抽出データ |

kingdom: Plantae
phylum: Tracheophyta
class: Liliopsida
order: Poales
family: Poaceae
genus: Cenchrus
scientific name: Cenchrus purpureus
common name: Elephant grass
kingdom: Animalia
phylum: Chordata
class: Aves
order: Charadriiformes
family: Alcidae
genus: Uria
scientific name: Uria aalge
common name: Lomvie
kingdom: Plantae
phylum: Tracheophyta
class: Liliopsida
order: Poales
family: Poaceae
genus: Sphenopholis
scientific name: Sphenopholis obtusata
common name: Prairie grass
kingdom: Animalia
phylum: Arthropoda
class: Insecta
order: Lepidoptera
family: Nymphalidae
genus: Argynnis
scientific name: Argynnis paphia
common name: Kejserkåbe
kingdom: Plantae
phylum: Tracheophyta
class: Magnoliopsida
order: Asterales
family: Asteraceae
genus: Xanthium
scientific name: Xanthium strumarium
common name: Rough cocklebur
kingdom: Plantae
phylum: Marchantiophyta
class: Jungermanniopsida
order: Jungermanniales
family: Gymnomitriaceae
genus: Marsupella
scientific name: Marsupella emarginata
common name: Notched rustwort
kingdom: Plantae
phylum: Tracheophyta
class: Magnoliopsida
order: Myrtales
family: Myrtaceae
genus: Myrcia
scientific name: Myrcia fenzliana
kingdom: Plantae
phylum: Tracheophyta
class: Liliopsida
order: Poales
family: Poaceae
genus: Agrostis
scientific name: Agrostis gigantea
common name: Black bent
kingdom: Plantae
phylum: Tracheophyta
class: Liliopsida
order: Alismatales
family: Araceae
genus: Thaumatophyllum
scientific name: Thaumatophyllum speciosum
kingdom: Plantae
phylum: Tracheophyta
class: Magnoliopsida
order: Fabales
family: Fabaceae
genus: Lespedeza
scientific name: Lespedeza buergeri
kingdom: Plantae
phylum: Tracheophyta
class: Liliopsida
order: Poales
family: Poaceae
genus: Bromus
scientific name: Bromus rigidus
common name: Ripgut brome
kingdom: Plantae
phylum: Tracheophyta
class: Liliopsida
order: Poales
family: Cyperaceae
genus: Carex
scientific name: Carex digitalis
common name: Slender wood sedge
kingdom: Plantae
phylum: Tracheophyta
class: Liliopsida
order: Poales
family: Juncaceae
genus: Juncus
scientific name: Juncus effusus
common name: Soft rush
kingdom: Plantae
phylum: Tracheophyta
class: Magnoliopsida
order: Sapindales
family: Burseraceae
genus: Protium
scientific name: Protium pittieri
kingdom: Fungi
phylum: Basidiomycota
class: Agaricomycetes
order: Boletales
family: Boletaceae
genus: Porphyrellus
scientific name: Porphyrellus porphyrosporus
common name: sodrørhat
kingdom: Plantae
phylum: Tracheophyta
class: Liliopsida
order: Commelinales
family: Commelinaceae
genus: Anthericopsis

作業指示 | 上のレコードの全行で「common name」を「vernacular name」に入れ替え、ほかは一切変えずに書き直せ。

解答例 |
kingdom: Plantae
phylum: Tracheophyta
class: Liliopsida
order: Poales
family: Poaceae
genus: Cenchrus
scientific name: Cenchrus purpureus
vernacular name: Elephant grass
kingdom: Animalia
phylum: Chordata
class: Aves
order: Charadriiformes
family: Alcidae
genus: Uria
scientific name: Uria aalge
vernacular name: Lomvie
kingdom: Plantae
phylum: Tracheophyta
class: Liliopsida
order: Poales
family: Poaceae
genus: Sphenopholis
scientific name: Sphenopholis obtusata
vernacular name: Prairie grass
kingdom: Animalia
phylum: Arthropoda
class: Insecta
order: Lepidoptera
family: Nymphalidae
genus: Argynnis
scientific name: Argynnis paphia
vernacular name: Kejserkåbe
kingdom: Plantae
phylum: Tracheophyta
class: Magnoliopsida
order: Asterales
family: Asteraceae
genus: Xanthium
scientific name: Xanthium strumarium
vernacular name: Rough cocklebur
kingdom: Plantae
phylum: Marchantiophyta
class: Jungermanniopsida
order: Jungermanniales
family: Gymnomitriaceae
genus: Marsupella
scientific name: Marsupella emarginata
vernacular name: Notched rustwort
kingdom: Plantae
phylum: Tracheophyta
class: Magnoliopsida
order: Myrtales
family: Myrtaceae
genus: Myrcia
scientific name: Myrcia fenzliana
kingdom: Plantae
phylum: Tracheophyta
class: Liliopsida
order: Poales
family: Poaceae
genus: Agrostis
scientific name: Agrostis gigantea
vernacular name: Black bent
kingdom: Plantae
phylum: Tracheophyta
class: Liliopsida
order: Alismatales
family: Araceae
genus: Thaumatophyllum
scientific name: Thaumatophyllum speciosum
kingdom: Plantae
phylum: Tracheophyta
class: Magnoliopsida
order: Fabales
family: Fabaceae
genus: Lespedeza
scientific name: Lespedeza buergeri
kingdom: Plantae
phylum: Tracheophyta
class: Liliopsida
order: Poales
family: Poaceae
genus: Bromus
scientific name: Bromus rigidus
vernacular name: Ripgut brome
kingdom: Plantae
phylum: Tracheophyta
class: Liliopsida
order: Poales
family: Cyperaceae
genus: Carex
scientific name: Carex digitalis
vernacular name: Slender wood sedge
kingdom: Plantae
phylum: Tracheophyta
class: Liliopsida
order: Poales
family: Juncaceae
genus: Juncus
scientific name: Juncus effusus
vernacular name: Soft rush
kingdom: Plantae
phylum: Tracheophyta
class: Magnoliopsida
order: Sapindales
family: Burseraceae
genus: Protium
scientific name: Protium pittieri
kingdom: Fungi
phylum: Basidiomycota
class: Agaricomycetes
order: Boletales
family: Boletaceae
genus: Porphyrellus
scientific name: Porphyrellus porphyrosporus
vernacular name: sodrørhat
kingdom: Plantae
phylum: Tracheophyta
class: Liliopsida
order: Commelinales
family: Commelinaceae
genus: Anthericopsis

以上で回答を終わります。